El especialista también dijo que existen otras vías de transmisión menos comunes, como es el uso de agujas u objetos infectados: rastrillo o máquina rasuradora, instrumental dental y material de acupuntura o para realizar tatuajes y perforaciones (“piercing”).

Explicó que debido a que la hepatitis B tiene una alta concentración del virus en sangre, en la etapa más activa se puede contraer además del semen a través de otros líquidos como es el fluido vaginal, la sangre menstrual, incluso de la saliva en“besos apasionados”, y el riesgo es mayor si hay sangrado de las encías (gingivitis).

Síntomas. Las manifestaciones de la hepatitis B en el momento agudo son: fatiga crónica, nauseas, fiebre, vómitos, dolor en el vientre y falta de apetito, todo ello condicionado porque el hígado crece de manera anormal; además el paciente puede tener falta de apetito; su orina se torna “de color de la cerveza obscura”, en algunos casos llega a ser tan negra como los refrescos de cola y la piel se va tornando amarillenta.

Es un virus, explicó, que puede pasar asintomático por varios años en el organismo y durante todo ese tiempo se ignora que se padece, por lo que existe el riesgo de infectar a otros. Por desgracia se hace manifiesto cuando ya se presenta un daño importante en la función hepática.

Prevención. En otros casos, el diagnostico casualmente se hace cuando la persona acude al Banco de Sangre para donar y durante el análisis se detecta la infección; en otros debido a que sufren fatiga crónica, tan grave que repercute en su capacidad de trabajo o sus actividades diarias.

Fuentes Allen dijo que otra medida de prevención importante es la vacuna contra la hepatitis “B”, que se debe aplicar a los dos, cuatro y seis meses de edad.

El hígado tiene varias funciones, entre ellas, se encuentran las de combatir infecciones y detener las hemorragias, así como eliminar los medicamentos, drogas y otras sustancias tóxicas del torrente sanguíneo.
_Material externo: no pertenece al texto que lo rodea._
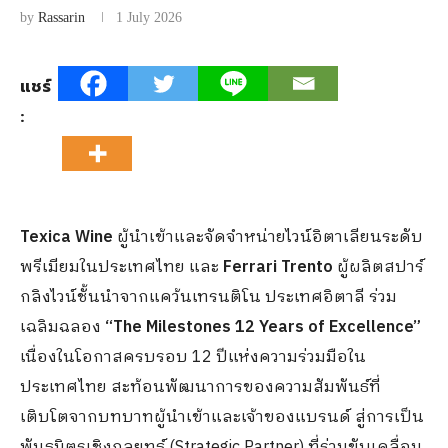
by
Rassarin
1 July 2026
แชร์
:
Texica Wine
ผู้นำเข้าและจัดจำหน่ายไวน์อิตาเลียนระดับ
พรีเมียมในประเทศไทย และ
Ferrari Trento
ผู้ผลิตสปาร์
กลิงไวน์ชั้นนำจากแคว้นเทรนติโน ประเทศอิตาลี ร่วม
เฉลิมฉลอง
“The Milestones 12 Years of Excellence”
เนื่องในโอกาสครบรอบ
12
ปีแห่งความร่วมมือใน
ประเทศไทย สะท้อนพัฒนาการของความสัมพันธ์ที่
เติบโตจากบทบาทผู้นำเข้าและเจ้าของแบรนด์ สู่การเป็น
พันธมิตรเชิงกลยุทธ์
(Strategic Partner)
ที่ร่วมขับเคลื่อน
También almacena energía que puede usarse en caso necesario.

El tratamiento para la hepatitis B es con medicamentos que sólo ayudan a controlar la enfermedad y tratan de mantenerla inactiva, para que el paciente tenga una mejor calidad de vida, ya que el hígado no se regenera, puntualizó.

Millón y medio de mexicanos enfermos

Las personas que se hayan realizado una transfusión antes de 1992 deben practicarse un examen clínico de transaminasas para descartar hepatitis B, ya que sólo a partir de entonces en México se comenzó a revisar que la sangre no estuviera contaminada por el virus.

La hepatitis B ataca a las células del hígado y puede producir cuadros de insuficiencia hepática, cirrosis o cáncer de hígado.

En México, la enfermedad afecta a 1.5 millones de personas, y en un 90 por ciento de los casos, el virus es eliminado por el mismo organismo.

Cuando alguien se infecta, pueden pasar entre 20 y 40 años para que se manifieste la enfermedad.

Una vez diagnosticada la hepatitis B, es posible que los primeros síntomas se manifiesten seis meses más tarde. Entonces se le considera a la persona como un enfermo crónico del padecimiento.

El virus se transmite a través de la sangre y los fluidos corporales infectados, esto puede suceder por el contacto directo de la sangre infectada, las relaciones sexuales sin protección, el uso de drogas intravenosas, tatuajes así como durante el parto.

Mientras más joven sea la persona infectada, mayor es el riesgo de que el padecimiento sea crónico. Los niños menores de cinco años infectados tienen entre 25 y 50 por ciento de desarrollar hepatitis B crónica.

El 90 por ciento de los bebés que contraen el virus al nacer desarrollan hepatitis B crónica. Por eso, es muy importante que las mujeres embarazadas sepan si tienen el VHB antes de dar a luz.